The use of supramolecular synthons as a strategy to control crystalline structure is a crucial factor in developing new solid forms with physicochemical properties optimized by design. However, to achieve this objective, it is necessary to understand the intermolecular interactions in the context of crystal packing. The feasibility of a given synthon depends on its flexibility to combine the drug with a variety of coformers. In the present work, the imidazole-hydroxy synthon is investigated using as the target molecule benzoylmetronidazole [BZMD; systematic name 2-(2-methyl-5-nitro-1H-imidazol-1-yl)ethyl benzoate], whose imidazole group seems to be a suitable acceptor for hydrogen bonds. Thus, coformers with carboxylic acid and phenol groups were chosen. According to the availability of binding sites presented in the coformer, and considering the proposed synthon and hydrogen-bond complementarity as major factors, different drug-coformer stoichiometric ratios were explored (1:1, 2:1 and 3:1). Thirteen new solid forms (two salts and eleven cocrystals) were produced, namely BZMD-benzoic acid (1/1), C13H13N3O4·C7H6O2, BZMD-β-naphthol (1/1), C13H13N3O4·C10H8O, BZMD-4-methoxybenzoic acid (1/1), C13H13N3O4·C8H8O3, BZMD-3,5-dinitrobenzoic acid (1/1), C13H13N3O4·C7H4N2O6, BZMD-3-aminobenzoic acid (1/1), C13H13N3O4·C7H7NO2, BZMD-salicylic acid (1/1), C13H13N3O4·C7H6O3, BZMD-maleic acid (1/1) {as the salt 1-[2-(benzoyloxy)ethyl]-2-methyl-5-nitro-1H-imidazol-3-ium 3-carboxyprop-2-enoate}, C13H14N3O4+·C4H3O4-, BZMD-isophthalic acid (1/1), C13H13N3O4·C8H6O4, BZMD-resorcinol (2/1), 2C13H13N3O4·C6H6O2, BZMD-fumaric acid (2/1), C13H13N3O4·0.5C4H4O4, BZMD-malonic acid (2/1), 2C13H13N3O4·C3H2O4, BZMD-2,6-dihydroxybenzoic acid (1/1) {as the salt 1-[2-(benzoyloxy)ethyl]-2-methyl-5-nitro-1H-imidazol-3-ium 2,6-dihydroxybenzoate}, C13H14N3O4+·C7H5O4-, and BZMD-3,5-dihydroxybenzoic acid (3/1), 3C13H13N3O4·C7H6O4, and their crystalline structures elucidated, confirming the robustness of the selected synthon.

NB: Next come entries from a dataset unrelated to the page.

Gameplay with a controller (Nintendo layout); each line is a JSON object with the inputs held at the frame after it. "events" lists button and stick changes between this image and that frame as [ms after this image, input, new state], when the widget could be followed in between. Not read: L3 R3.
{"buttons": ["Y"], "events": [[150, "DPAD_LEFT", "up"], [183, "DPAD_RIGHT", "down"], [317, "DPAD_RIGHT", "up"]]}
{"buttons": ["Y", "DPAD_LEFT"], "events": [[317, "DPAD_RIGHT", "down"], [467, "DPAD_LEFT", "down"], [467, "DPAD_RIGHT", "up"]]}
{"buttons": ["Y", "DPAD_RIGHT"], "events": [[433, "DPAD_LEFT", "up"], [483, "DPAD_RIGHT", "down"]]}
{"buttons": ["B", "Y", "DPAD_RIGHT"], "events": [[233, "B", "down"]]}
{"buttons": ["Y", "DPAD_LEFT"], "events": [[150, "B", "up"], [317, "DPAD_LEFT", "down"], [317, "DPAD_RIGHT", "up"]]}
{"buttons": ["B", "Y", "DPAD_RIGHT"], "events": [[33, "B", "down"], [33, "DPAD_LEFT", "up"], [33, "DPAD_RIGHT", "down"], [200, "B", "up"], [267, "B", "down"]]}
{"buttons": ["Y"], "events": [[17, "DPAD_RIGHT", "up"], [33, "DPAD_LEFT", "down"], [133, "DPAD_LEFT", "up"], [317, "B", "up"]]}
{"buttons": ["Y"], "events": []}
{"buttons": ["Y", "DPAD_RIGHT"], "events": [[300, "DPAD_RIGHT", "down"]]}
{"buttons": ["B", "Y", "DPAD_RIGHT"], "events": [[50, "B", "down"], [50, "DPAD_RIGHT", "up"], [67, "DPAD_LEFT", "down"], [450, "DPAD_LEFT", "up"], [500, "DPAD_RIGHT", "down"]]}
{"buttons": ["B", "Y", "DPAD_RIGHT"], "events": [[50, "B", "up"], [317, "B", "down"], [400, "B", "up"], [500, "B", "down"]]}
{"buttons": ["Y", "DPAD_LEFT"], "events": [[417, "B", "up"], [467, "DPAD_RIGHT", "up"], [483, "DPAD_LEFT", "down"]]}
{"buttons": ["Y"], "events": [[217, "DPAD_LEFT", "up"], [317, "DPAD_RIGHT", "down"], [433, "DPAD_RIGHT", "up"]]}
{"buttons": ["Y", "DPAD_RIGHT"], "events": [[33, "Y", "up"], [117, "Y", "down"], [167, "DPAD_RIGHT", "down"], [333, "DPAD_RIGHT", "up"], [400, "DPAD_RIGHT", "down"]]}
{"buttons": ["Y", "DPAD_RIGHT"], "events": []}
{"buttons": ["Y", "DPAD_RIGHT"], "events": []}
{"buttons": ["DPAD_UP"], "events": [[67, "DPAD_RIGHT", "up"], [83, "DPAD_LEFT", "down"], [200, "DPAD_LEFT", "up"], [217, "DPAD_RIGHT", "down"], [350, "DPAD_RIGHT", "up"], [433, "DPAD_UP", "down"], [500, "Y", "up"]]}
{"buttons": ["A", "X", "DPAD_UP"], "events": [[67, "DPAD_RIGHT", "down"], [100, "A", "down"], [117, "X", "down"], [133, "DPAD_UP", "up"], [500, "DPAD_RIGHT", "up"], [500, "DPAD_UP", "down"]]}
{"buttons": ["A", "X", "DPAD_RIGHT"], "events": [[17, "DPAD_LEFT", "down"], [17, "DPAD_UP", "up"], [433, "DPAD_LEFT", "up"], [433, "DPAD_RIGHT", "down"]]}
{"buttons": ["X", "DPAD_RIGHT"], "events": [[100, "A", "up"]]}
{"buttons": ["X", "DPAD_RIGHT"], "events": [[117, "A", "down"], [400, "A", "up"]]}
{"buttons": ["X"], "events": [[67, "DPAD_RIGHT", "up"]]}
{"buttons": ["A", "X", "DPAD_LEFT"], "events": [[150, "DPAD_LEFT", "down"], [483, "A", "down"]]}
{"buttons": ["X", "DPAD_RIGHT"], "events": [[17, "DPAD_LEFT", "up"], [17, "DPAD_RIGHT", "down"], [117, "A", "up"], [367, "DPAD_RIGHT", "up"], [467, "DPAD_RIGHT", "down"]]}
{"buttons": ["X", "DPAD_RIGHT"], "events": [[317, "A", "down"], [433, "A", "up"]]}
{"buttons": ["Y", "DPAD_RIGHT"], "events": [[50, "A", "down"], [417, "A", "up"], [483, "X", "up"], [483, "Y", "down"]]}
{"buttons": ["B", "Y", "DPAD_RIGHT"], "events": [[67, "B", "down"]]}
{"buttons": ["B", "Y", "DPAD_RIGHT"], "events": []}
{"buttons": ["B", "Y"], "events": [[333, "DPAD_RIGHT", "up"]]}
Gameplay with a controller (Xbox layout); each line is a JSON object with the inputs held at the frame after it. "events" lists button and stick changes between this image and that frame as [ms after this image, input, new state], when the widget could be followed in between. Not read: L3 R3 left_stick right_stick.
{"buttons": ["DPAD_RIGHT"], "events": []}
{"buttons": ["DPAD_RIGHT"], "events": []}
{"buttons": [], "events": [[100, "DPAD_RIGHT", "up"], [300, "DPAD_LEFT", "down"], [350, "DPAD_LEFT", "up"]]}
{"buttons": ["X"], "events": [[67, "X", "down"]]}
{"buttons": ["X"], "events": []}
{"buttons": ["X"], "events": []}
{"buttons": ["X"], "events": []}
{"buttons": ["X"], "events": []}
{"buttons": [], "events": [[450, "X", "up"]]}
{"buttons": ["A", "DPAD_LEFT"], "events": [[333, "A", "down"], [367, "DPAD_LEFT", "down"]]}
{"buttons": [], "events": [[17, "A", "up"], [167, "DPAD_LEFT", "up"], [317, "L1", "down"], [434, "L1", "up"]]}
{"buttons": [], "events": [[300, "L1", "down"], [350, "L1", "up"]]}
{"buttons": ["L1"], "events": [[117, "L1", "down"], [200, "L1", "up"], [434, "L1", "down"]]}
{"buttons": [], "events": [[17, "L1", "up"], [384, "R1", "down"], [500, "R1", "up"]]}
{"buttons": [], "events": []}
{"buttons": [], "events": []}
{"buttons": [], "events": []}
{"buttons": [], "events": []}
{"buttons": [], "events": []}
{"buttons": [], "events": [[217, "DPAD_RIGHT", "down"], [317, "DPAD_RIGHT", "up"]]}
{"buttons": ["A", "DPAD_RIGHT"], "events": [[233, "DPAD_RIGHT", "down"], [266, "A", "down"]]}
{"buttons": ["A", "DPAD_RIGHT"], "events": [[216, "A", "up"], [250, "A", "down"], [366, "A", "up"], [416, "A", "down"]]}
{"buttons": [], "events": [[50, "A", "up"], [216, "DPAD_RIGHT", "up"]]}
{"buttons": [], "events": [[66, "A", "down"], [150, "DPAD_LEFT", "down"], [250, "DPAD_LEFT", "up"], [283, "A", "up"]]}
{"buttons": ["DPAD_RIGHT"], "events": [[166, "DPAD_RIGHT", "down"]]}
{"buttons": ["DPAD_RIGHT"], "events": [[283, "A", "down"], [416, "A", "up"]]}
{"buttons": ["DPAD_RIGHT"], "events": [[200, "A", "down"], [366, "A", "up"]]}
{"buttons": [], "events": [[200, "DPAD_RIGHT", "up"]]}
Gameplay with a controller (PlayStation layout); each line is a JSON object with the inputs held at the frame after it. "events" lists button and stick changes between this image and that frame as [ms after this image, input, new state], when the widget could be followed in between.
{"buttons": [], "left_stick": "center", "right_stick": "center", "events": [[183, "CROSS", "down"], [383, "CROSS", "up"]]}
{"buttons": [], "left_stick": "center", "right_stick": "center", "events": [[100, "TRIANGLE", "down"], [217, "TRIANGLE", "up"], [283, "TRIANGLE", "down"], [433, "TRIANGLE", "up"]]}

Stability of Metronidazole Benzoate in SyrSpend SF One-Step Suspension System

Int J Pharm Compd 2008 Nov-Dec;12(6):558-64.PMID:23969934doi

The objective of this study was to determine the stability of Metronidazole Benzoate suspension in SyrSpend SF One-Step Suspension system. The studied samples were packaged in 60-mL amber plastic prescription bottles, which were stored protected from light under controlled environmental conditions for a period of 360 days. Stability of Metronidazole Benzoate suspension in SyrSpend SF was assessed based on retention of initial color or appearance, pH of suspension, and recovery of Metronidazole Benzoate from the packaged product. Duplicate samples were evaluated at each predefined time interval. An assay method by high performance liquid chromatography was validated for its specificity and stability-indicating characteristscs through a forced-degradation study, and was used in Metronidazole Benzoate assay. Metronidazole Benzoate in SyrSpend SF retained its normal appearance of an opaque suspension, with acceptable pH values ranging from 4.43 to 4.53 (range 4.45 +/- 0.5). Recovery of Metronidazole Benzoate at subsequent time points was within 90% to 110% of inital concentration for samples stored at refrigerated temperature (2 deg C to 8 deg C), and ambient condition (25 deg C/60% relative humidity), with no detectable changes in chromatographic profile for most tested samples. The rates of change in potency for Metronidazole Benzoate were determined under the assumptions of first-order kinetics, and the time to reach 90% to 110% initial concentration was determined to be 366 days for samples in ambient storage, or 716 days for samples stored at refrigerated temperature. Metronidazole Benzoate in SyrSpend SF, which was packaged in amber plastic prescription bottles, is stable for at least 1 year when stored protected from light at ambient condition (25 deg C/60% relative humidity). The shelf life for this product may be extended to 2 years when stored at refrigerated temperature.